Le document montre également qu’Abramovitch était protégé par le président russe de l’époque, Boris Eltsine. Ce dernier a démis de ses fonctions M. Skuratov en 1999 juste après que le procureur a annoncé à la télévision qu’il avait les noms de “certains fonctionnaires russes bien connus qui avaient illégalement transféré de l’argent sur des comptes bancaires suisses”. Par ailleurs, sur une chaîne de télévision contrôlée par l’État, des images de M. Skuratov au lit avec deux prostituées sont apparues. Selon M. Skuratov, ces images étaient fausses et ont été diffusées purement pour le discréditer.

“Avec mon enquête sur la privatisation de Sibneft, je me suis clairement trop rapproché d’Eltsine et de sa famille”. Abramovitch, quant à lui, a été autorisé à se déplacer librement dans l’entourage du Kremlin. Surtout lorsque Poutine est arrivé au pouvoir en 2000.

Enlèvement d’un concurrent chinois

Outre Sibneft, le document mentionne également une autre opération frauduleuse deux ans plus tard, impliquant une deuxième compagnie pétrolière, Slavneft. Avec un partenaire, Abramovich était le grand candidat à l’achat, mais une entreprise chinoise rivale a proposé le double de la somme que les Russes avaient en tête. Cela n’a pas profité à de nombreux dirigeants de la Russie.

Juste avant la vente publique à Moscou, les Russes n’ont pas hésité à kidnapper – selon le document – un membre de la délégation chinoise. “La CNPC chinoise a dû se retirer. L’un de ses délégués n’était libéré que s’il renonçait à l’accord”, peut-on lire dans le document.

La BBC a confronté le ministre de l’Énergie de l’époque, Vladimir Milov, à ces allégations concernant Slavneft. Il ne sait rien de la prise d’otages, mais M. Milov a confirmé qu’Abramovitch et son partenaire avaient déjà gagné la partie d’avance. “’Slavneft va à M. Abramovich, le prix a déjà été convenu et nous allons nous débarrasser des Chinois. Le reste ne vous regarde pas’, m’a-t-on dit. Ce qui est certain, c’est qu’Abramovitch a pu acheter Slavneft à un prix fortement réduit après le retrait chinois.”

Selon les avocats de l’oligarque, les allégations d’enlèvement ne sont “absolument pas fondées”. Ils ont également indiqué que les accusations de corruption dans les affaires Sibneft et Slavneft sont fausses.

“Il est totalement inapproprié de chanter son nom”

Abramovitch avait déjà annoncé, après les premières sanctions, qu’il souhaitait vendre Chelsea en raison de la guerre en Ukraine déclenchée par la Russie. Il peut toujours compter sur le soutien des supporters de Chelsea. Et cela ne plaît pas au Premier ministre britannique Boris Johnson.

“Il est totalement inapproprié de chanter son nom.

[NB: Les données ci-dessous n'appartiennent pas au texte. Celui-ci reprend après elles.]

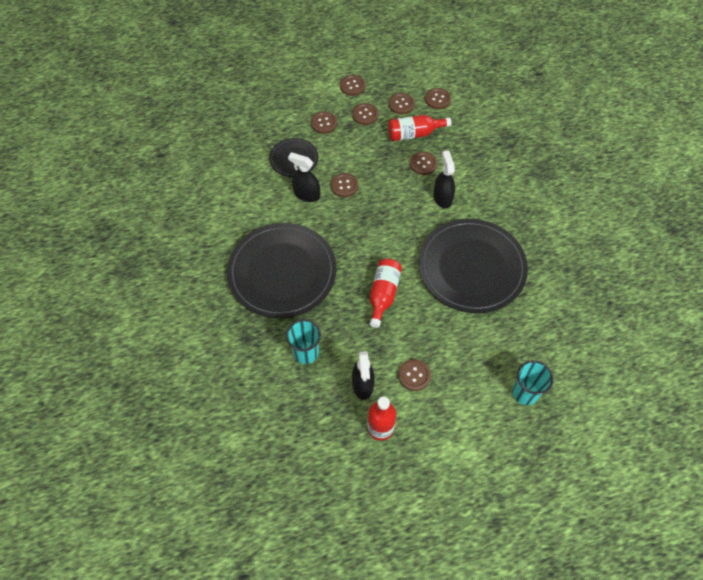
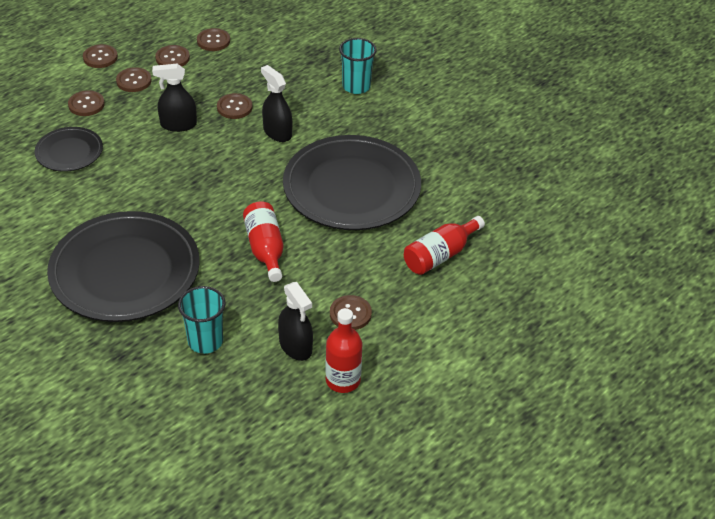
camera: 30 degrees left, 15 degrees down
(306, 194) = (108, 182): black spray bottle -> black spray bottle (178, 125)
(344, 186) = (151, 158): brown button -> none
(414, 134) = (206, 82): red bottle -> red bottle (440, 255)
(525, 393) = (483, 282): turquoise cup -> turquoise cup (356, 86)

Nous comprenons les sentiments forts que les gens éprouvent pour leurs clubs, mais cela n’excuse pas un comportement qui est totalement inapproprié en ce moment”, a déclaré le porte-parole de Johnson. “Je pense que les supporters peuvent montrer leur passion et leur soutien à leur club sans tomber dans ce genre de choses.” Les supporters de Chelsea ont à nouveau montré leur soutien au propriétaire du club, M. Abramovitch, dimanche lors de la victoire 1-0 à domicile contre Newcastle United.

Pas de fans de Chelsea à Middlesbrough

Chelsea a annoncé mardi qu’il ne pouvait pas vendre de billets pour le match de FA Cup à Middlesbrough. Une interdiction qui va de pair avec les conditions actuelles de la licence, qui stipulent que Chelsea n’est pas autorisé à faire des profits sur la vente de billets.

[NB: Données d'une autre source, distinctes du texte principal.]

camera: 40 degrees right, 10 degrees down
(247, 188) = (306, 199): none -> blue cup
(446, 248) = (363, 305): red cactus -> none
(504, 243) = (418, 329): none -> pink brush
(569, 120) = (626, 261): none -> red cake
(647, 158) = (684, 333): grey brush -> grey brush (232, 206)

Le club a, dans un premier temps, demandé à la fédération anglaise que le quart de finale au Riverside Stadium, samedi soir (18h15), se déroule à huis clos. “Nous comprenons que cela a un impact énorme sur Middlesbrough et ses supporters, ainsi que sur les nôtres qui avaient déjà acheté un billet pour ce match avant que la licence ne nous soit imposée. Mais nous estimons que c’est la meilleure façon de préserver l’intégrité sportive”, peut-on lire dans la déclaration de Chelsea.

Finalement, après des discussions avec la fédération anglaise de football (FA), Chelsea a accepté de retirer sa demande. “La FA poursuit les discussions avec Chelsea, la Premier League et le gouvernement pour trouver une solution qui permettrait aux fans des Chelsea et aux supporters visiteurs d’être présents à Stamford Bridge tout en respectant les sanctions”, a précisé un communiqué.